* _The problem_: A word-for-word restatement of the whole listing is the expected answer.

* _Excerpted data_:

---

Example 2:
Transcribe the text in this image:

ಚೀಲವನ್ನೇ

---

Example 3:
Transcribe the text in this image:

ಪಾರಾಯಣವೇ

* _Written reply_:
---

Example 2:
Transcribe the text in this image:

ಚೀಲವನ್ನೇ

---

Example 3:
Transcribe the text in this image:

ಪಾರಾಯಣವೇ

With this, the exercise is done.